TEXT PROVIDED:
# # #
However, our encoding is flawed — we ask the reader to suspend her disbelief,
since the bug is quite apparent. Still, it is easy to conjure an analogous scenario
where the grammar has dozens of productions and the bugs harder to spot.
    We shall use αCheck to debug it. We split the characterization of the gram-
mar into soundness and completeness properties:
#check "sound" 10 : ss(W), count(a,W,N1), count(b,W,N2) => N1 = N2.
#check "compl" 10 : count(a,W,N), count(b,W,N) => ss(W).
The tool dutifully reports (at least) two counterexamples:
Checking for counterexamples to
sound: ss(W), count(a,W,N1), count(b,W,N2) => N1 = N2
Checking depth 1 2 3 Total: 0.000329 s:
N1 = z, N2 = s(z), W = [b]

compl: count(a,W,N), count(b,W,N) => ss(W)
Checking depth 1 2 3 4 5 6 7 8 9 Total: 0.016407 s:
N = s(z), W = [b,a]
Now that we have the counterexamples, where is the bug? More precisely, which
clause(s) shall we blame?
# # #
SUPPLIED DATA:
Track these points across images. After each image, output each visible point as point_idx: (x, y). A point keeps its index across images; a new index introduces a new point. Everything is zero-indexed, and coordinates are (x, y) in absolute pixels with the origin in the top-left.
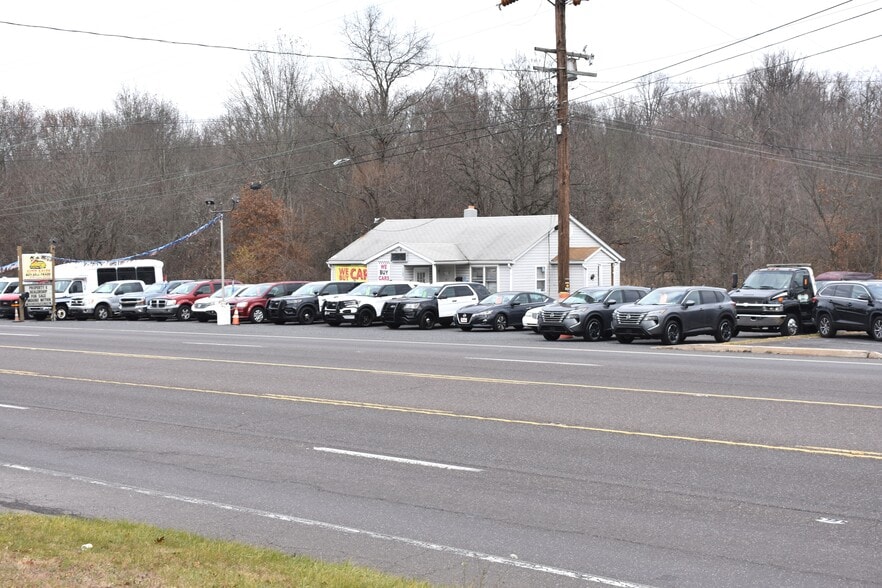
# # #
PROBLEM SET:
- 1) In the αCheck excerpt, what counterexample does the tool report for the completeness property?
- 2) Pick up the αCheck excerpt from the point where it ends and continue it.

RESPONSES BY TASK:
- 1) N = s(z), W = [b,a]

- 2)
    The #check pragma of αCheck corresponds to specification formulas of the
form
                               ∀X. G ⊃ A                                  (1)
where G is a goal and A an atomic formula (including equality and freshness
constraints). A (finite) counterexample is a grounding substitution θ providing
values for X that satisfy the negation of (1): that is, such that θ(G) is derivable,
but the conclusion θ(A) is not. In this paper, we identify negation with negation-
as-failure (NAF) and we will not make essential use of nominal features.
    The tool synthesizes (trusted) type-based exhaustive generators for the free
variables of the conclusion, so that NAF executes safely. A complete search
strategy, here naive iterative deepening, searches for a proof of:
              ∃X:τ . G ∧ gen[[τ ]](X1 ) ∧ · · · ∧ gen[[τ ]](Xn ) ∧ not(A)       (2)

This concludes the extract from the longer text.